Ketua Komisi II DPRD Pekanbaru, H Fathullah (Kiri) & Kepala Bapenda Pekanbaru, Zulhelmi Arifin (Kanan) | Ist
Riaubisa.com, Pekanbaru - Komisi II DPRD Kota Pekanbaru, memberikan warning (peringatan) kepada Badan Pendapatan Daerah (Bapenda) Kota Pekanbaru, dalam waktu 2 bulan (November-Desember 2021) untuk mengejar target Pendapatan Asli Daerah (PAD) sebesar Rp 800 miliar.
"Kalau tidak tercapai (Rp 800 miliar,red) sampaikan kepada ami (panggilan kepala Bapenda) cita-citanya mengundurkan diri dari jabatan," kata Ketua Komisi II DPRD Kota Pekanbaru, H Fathullah, Sabtu (16/10/2021).
Menurut Fathullah, saat ini realisasi PAD yang dikejar tidak berjalan mulus dan tidak tercapai sesuai dengan apa yang diharapkan.
Politisi dari Gerindra ini menjelaskan, kepala Bapenda berjanji akan mengejar target PAD Kota Pekanbaru mencapai Rp 1 triliun.

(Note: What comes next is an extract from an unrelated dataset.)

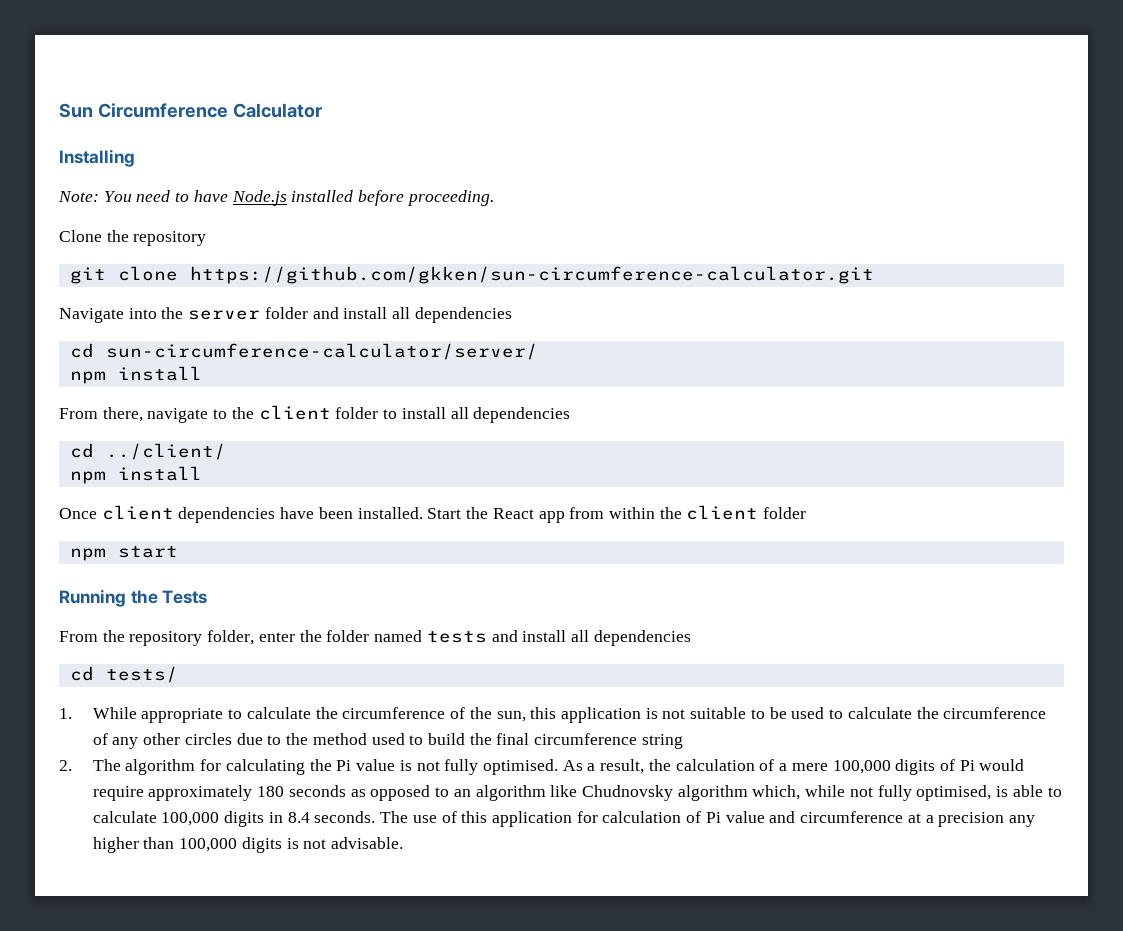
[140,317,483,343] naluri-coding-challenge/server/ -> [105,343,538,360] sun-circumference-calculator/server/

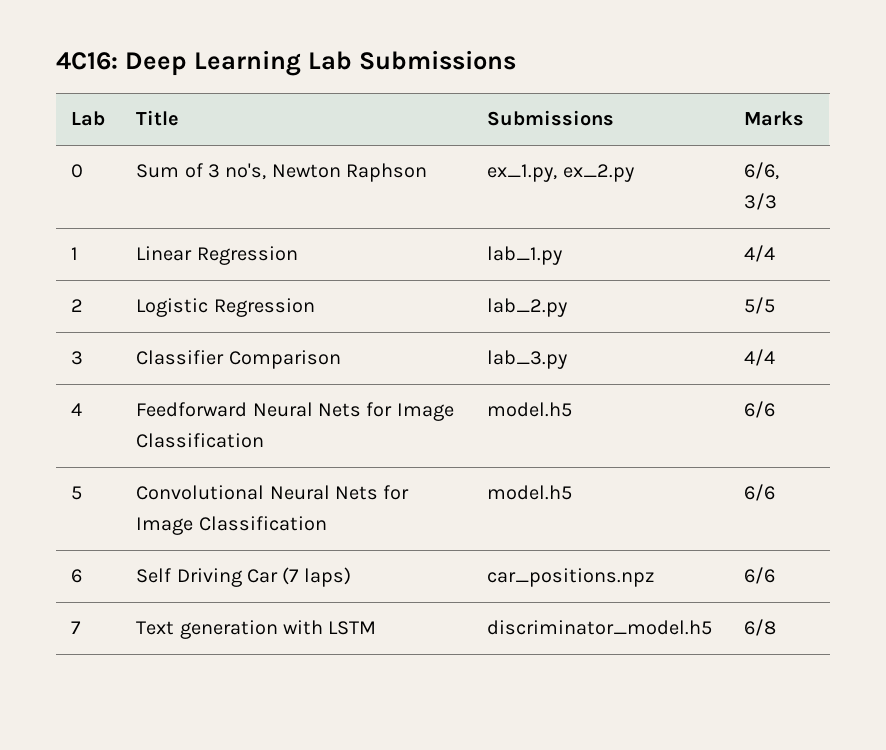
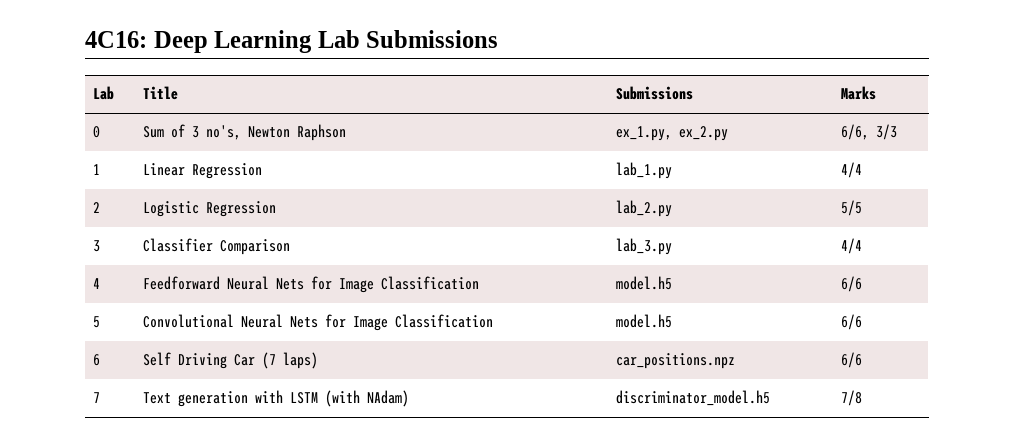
(377, 628) none -> [325,390,410,407] (with NAdam)
[744,619,777,636] 6/8 -> [841,390,863,406] 7/8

Namun, hingga triwulan kedua, PAD yang didapat baru berkisar Rp 400 miliar.
"Kondisinya jauh panggang daripada api. Kalau nanti di akhir tahun pencapaian PAD Rp 600 miliar, berarti Kepala Bapenda Pekanbaru gagal," cetus Fathullah.
Agar cita-citanya tidak mundur, Fathullah memberikan saran kepada Zulhelmi Arifin atau biasa dipanggil ami untuk mengerjakan Pekerjaan Rumah (PR) yang dia targetkan dalam RDP di Komisi II beberapa waktu yang lalu.
"Selama 2 bulan ini, Bapenda bekerja keras untuk mencari PAD supaya tercapai target. Kalau target Rp 800 miliar tercapai, berarti Bapenda berhasil mengejar target PAD Kota Pekanbaru," ungkapnya.